L'histoire n'est cependant pas encore totalement terminée: des recours au Conseil constitutionnel sont en préparation, y compris de la part d'Emmanuel Macron, ce qui pourrait conduire à l'annulation de certaines mesures.
Interdictions préventives de manifester, fouilles, délit de dissimulation du visage: contre toute attente, les sénateurs à majorité de droite devraient approuver mardi le même texte que celui voté par les députés début février, ce qui vaut adoption définitive.
Le chef de file des sénateurs LR Bruno Retailleau, auteur de la proposition de loi originelle pourtant largement réécrite, fait valoir un "principe d'efficacité": "Il s'agit de mettre hors d'état de nuire des individus qui dénaturent le droit à manifester".
Ainsi en fin de journée, les LR, une majorité des centristes, indépendants et LREM devraient votre pour, tandis que socialistes et communistes vont à nouveau s'élever contre. "Ce texte est inutile, dangereux, liberticide", martèle Eliane Assassi, présidente du groupe CRCE (à majorité communiste).
La proposition de loi, qui visait initialement les "black blocs", avait été approuvée une première fois au Palais du Luxembourg en octobre.
Officiellement pour aller vite, mais aussi dans un geste envers la droite, le gouvernement l'avait reprise à son compte en janvier, après les premières manifestations de "gilets jaunes". "A l'ultra violence nous opposerons l'ultra fermeté", faisait valoir le ministre de l'Intérieur, Christophe Castaner.
Réclamées par des syndicats policiers, mais critiquées sur certains aspects par des magistrats et avocats, les mesures prévues ont été amendées à l'Assemblée, pour un meilleur équilibre entre maintien de l'ordre et libertés publiques.
Mais sans convaincre la gauche qui pointe "une dérive autoritaire", ni tous les députés de la majorité. Se défendant d'être des frondeurs, cinquante LREM, soit 1/6e du groupe, s'étaient abstenus, un record depuis 2017 sur un texte soutenu par le gouvernement. Un élu MoDem avait voté contre.
Sans évolution en particulier de l'article 2 sur les interdictions administratives de manifester, certains "marcheurs" avaient menacé de se prononcer contre, en deuxième lecture.
"On aurait tellement aimé que le texte revienne à l'Assemblée nationale", regrette l'un d'eux, jugeant que le Sénat va sortir "gagnant" de la séquence.
Censure possible de certaines mesures clés
D'autres "marcheurs" soulignent aujourd'hui que "c'est une bonne chose pour l'exécutif" que de disposer rapidement des outils de cette loi, les manifestations des "gilets jaunes" pouvant se poursuivre encore durant des semaines.
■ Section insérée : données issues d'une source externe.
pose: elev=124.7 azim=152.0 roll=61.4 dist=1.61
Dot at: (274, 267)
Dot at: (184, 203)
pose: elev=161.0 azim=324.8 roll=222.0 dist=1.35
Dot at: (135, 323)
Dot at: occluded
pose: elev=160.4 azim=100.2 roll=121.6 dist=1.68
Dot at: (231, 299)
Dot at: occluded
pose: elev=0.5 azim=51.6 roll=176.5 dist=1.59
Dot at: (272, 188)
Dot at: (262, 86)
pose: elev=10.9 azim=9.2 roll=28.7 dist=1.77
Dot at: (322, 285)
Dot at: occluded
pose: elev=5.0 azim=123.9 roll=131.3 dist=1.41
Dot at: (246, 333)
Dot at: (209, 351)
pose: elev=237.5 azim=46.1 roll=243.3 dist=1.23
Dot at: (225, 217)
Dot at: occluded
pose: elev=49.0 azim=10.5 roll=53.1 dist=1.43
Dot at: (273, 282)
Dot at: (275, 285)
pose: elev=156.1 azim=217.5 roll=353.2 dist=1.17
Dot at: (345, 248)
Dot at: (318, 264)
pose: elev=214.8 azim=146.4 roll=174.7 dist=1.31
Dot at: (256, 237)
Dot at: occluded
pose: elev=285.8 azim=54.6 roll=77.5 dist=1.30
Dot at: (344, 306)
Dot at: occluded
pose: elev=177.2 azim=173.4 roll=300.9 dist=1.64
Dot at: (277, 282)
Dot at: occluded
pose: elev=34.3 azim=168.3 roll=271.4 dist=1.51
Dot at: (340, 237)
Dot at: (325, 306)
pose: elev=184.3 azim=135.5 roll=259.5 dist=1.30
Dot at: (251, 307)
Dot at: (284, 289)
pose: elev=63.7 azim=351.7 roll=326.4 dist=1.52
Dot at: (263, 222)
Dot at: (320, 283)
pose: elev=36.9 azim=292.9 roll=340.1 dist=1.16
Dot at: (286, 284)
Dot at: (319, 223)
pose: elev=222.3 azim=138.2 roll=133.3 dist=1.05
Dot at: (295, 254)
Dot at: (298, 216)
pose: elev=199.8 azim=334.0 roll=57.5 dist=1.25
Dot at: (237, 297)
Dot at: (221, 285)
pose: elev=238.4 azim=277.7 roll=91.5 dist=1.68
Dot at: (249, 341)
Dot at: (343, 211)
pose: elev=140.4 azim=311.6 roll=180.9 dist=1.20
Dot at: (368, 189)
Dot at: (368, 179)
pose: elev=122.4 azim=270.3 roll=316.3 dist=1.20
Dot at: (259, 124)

Mais il y a un hic: le Conseil constitutionnel va être saisi par les groupes parlementaires de gauche, des députés "Libertés et territoires" et, comme annoncé lundi en Conseil des ministres, par le président lui-même, qui se pose en "garant des libertés publiques".
Face à l'éventualité d'une censure de certains points clés, M. Retailleau souligne qu'à ses yeux, le "coeur" du texte, qu'il espère voir conservé, est la création d'un délit de dissimulation volontaire du visage dans une manifestation, assorti d'une peine d'un an d'emprisonnement et 15.000 euros d'amende.
Ce sont plutôt les interdictions préventives qui font l'objet de toutes les spéculations. "On se croit revenu sous le régime de Vichy", avait lancé avec émotion dans l'hémicycle le député centriste Charles de Courson.
Mais d'après le chef de file des députés LREM Gilles Le Gendre, "un préfet n'a pas du tout envie de voir sa décision (d'interdiction) contestée" et "cela se fera dans la mesure".
Le Conseil constitutionnel décidera "si tel ou tel article relève d'une loi anticasseurs ou d'une loi antimanifestants", a prévenu son président Laurent Fabius.
Il en débattra avec l'ex-maire de Bordeaux Alain Juppé, qui a connu dans sa ville des heurts certains samedis et siège désormais parmi les "Sages".